## WORKING DATA
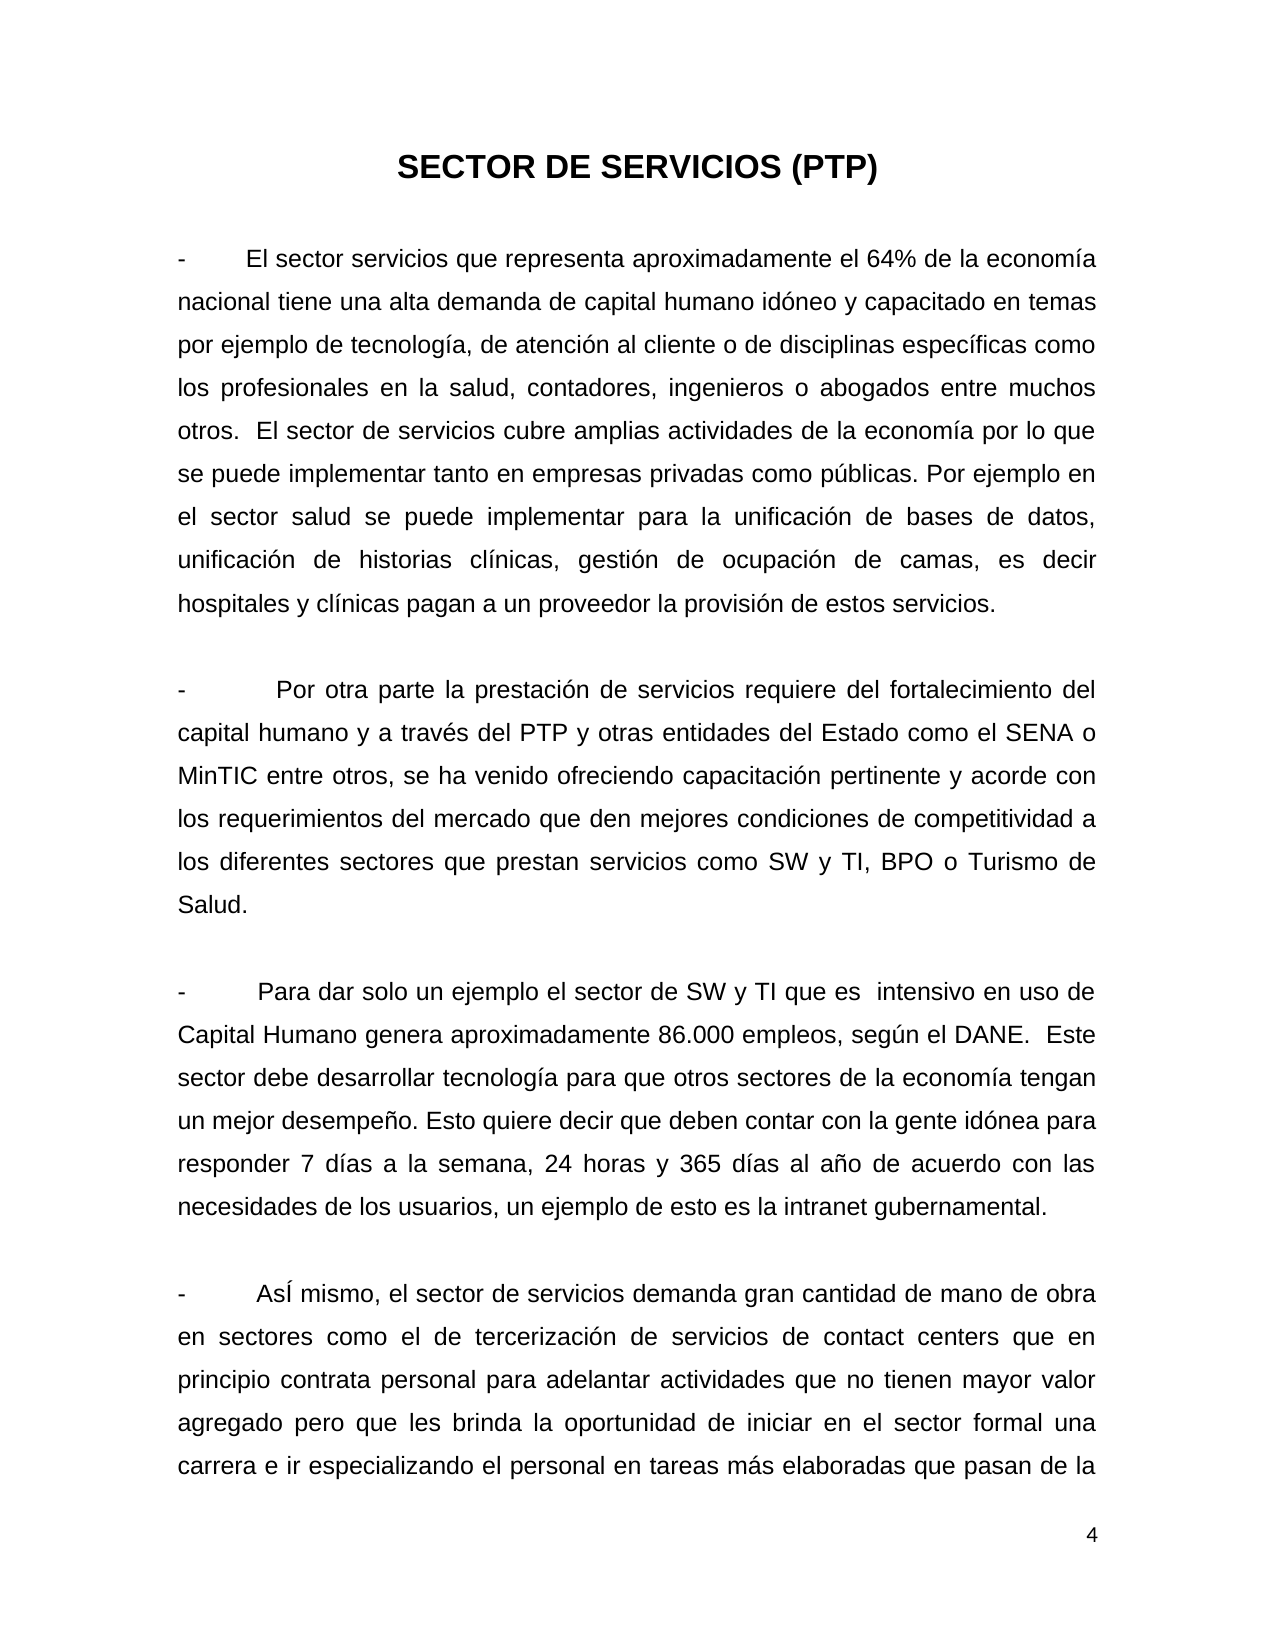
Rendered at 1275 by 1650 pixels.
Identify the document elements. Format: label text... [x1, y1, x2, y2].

* * *

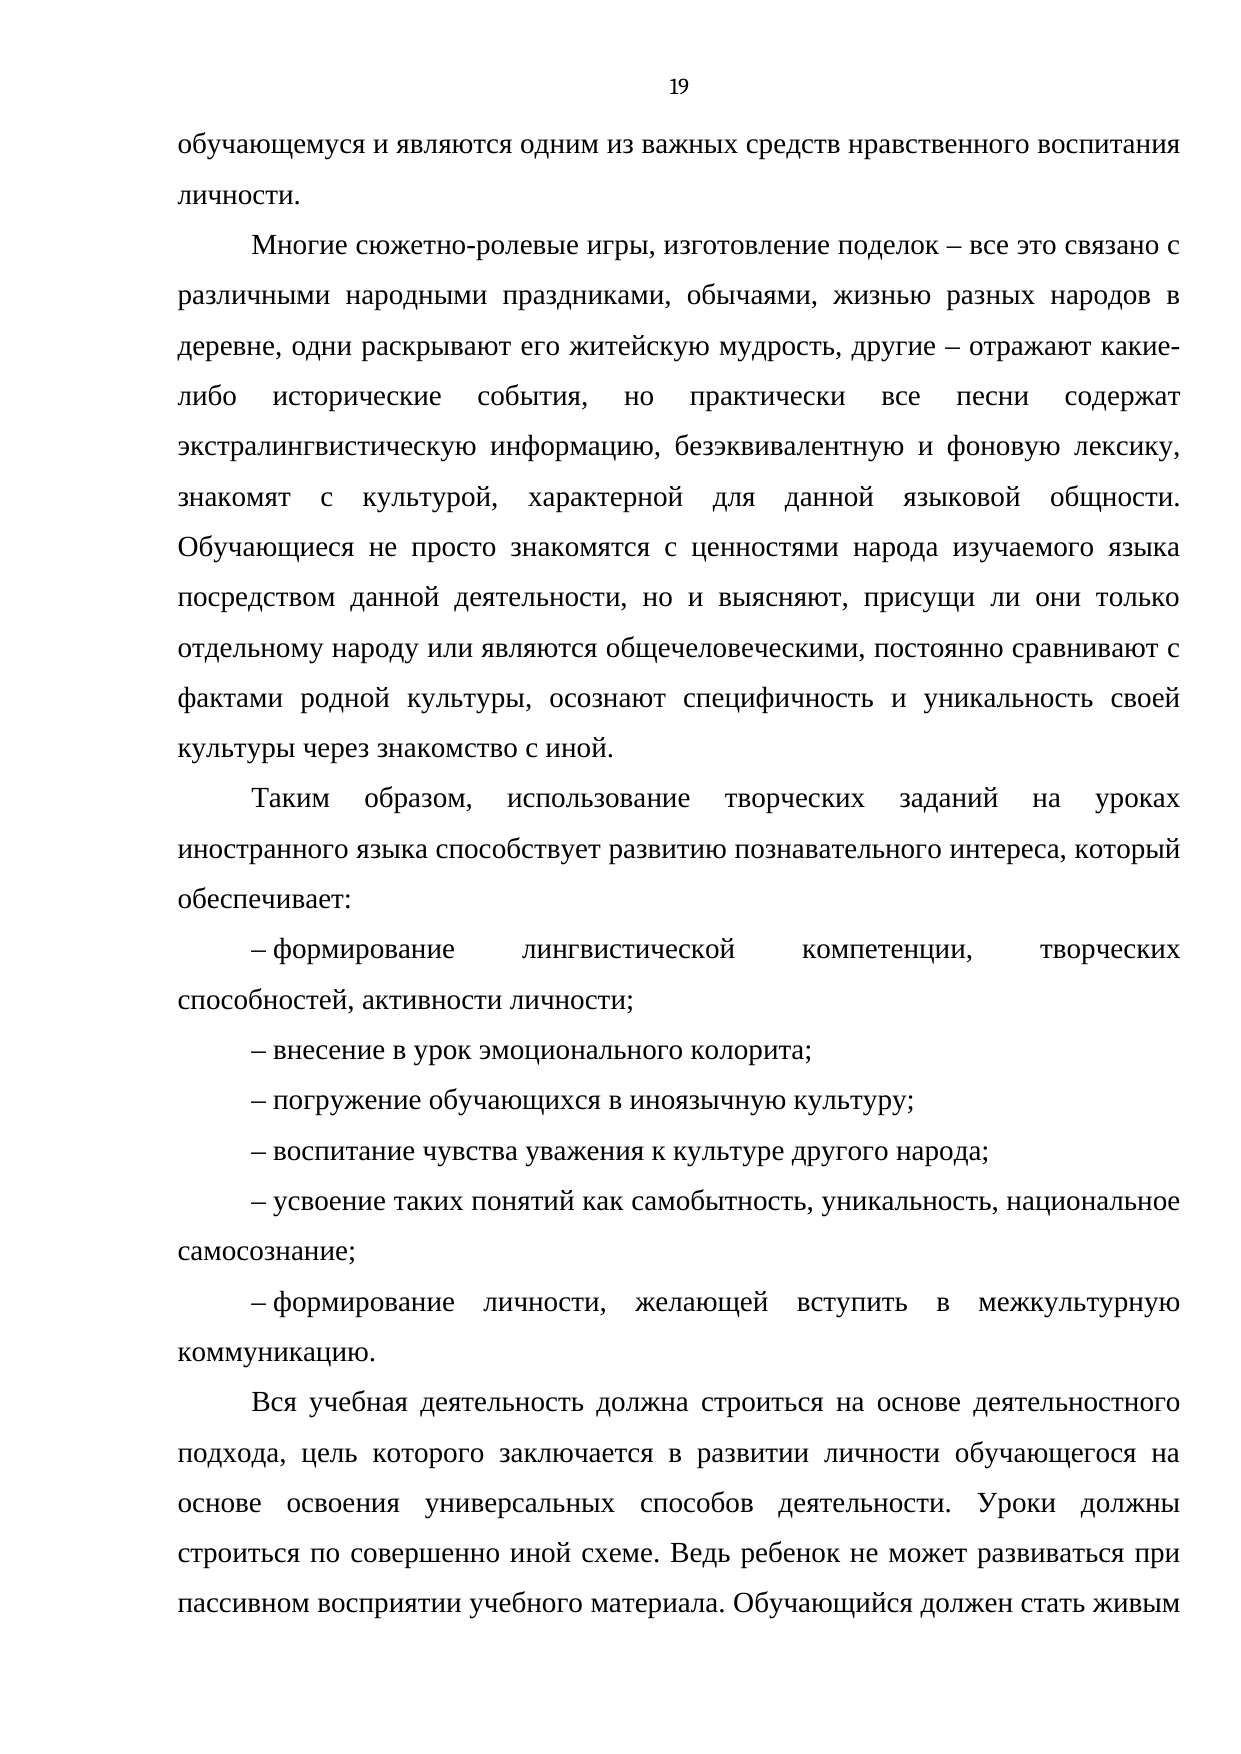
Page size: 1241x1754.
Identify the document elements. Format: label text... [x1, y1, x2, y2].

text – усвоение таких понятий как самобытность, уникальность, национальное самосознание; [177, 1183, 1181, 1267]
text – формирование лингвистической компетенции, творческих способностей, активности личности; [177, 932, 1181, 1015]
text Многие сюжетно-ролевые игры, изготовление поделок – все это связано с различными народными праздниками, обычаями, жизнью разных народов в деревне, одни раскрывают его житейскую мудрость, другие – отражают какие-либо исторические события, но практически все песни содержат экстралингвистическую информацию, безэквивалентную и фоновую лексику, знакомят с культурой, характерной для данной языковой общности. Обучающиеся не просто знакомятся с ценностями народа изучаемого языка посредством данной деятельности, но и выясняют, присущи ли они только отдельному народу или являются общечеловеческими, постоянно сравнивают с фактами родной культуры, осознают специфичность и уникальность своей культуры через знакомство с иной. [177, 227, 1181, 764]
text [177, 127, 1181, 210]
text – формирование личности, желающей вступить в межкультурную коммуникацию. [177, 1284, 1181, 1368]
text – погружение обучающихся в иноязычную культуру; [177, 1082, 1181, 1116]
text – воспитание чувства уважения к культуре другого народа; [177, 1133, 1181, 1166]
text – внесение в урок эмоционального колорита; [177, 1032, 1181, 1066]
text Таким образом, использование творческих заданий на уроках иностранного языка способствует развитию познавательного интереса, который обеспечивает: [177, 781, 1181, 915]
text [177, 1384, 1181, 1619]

## JOB ITEM
Above are records; repeat only the lines starting at the line with "text [177, 127, 1181, 210]" and ending at the line with "text [177, 1384, 1181, 1619]", exactly as they appear, both included.

## SOLUTION FOR THIS PROBLEM
text [177, 127, 1181, 210]
text – формирование личности, желающей вступить в межкультурную коммуникацию. [177, 1284, 1181, 1368]
text – погружение обучающихся в иноязычную культуру; [177, 1082, 1181, 1116]
text – воспитание чувства уважения к культуре другого народа; [177, 1133, 1181, 1166]
text – внесение в урок эмоционального колорита; [177, 1032, 1181, 1066]
text Таким образом, использование творческих заданий на уроках иностранного языка способствует развитию познавательного интереса, который обеспечивает: [177, 781, 1181, 915]
text [177, 1384, 1181, 1619]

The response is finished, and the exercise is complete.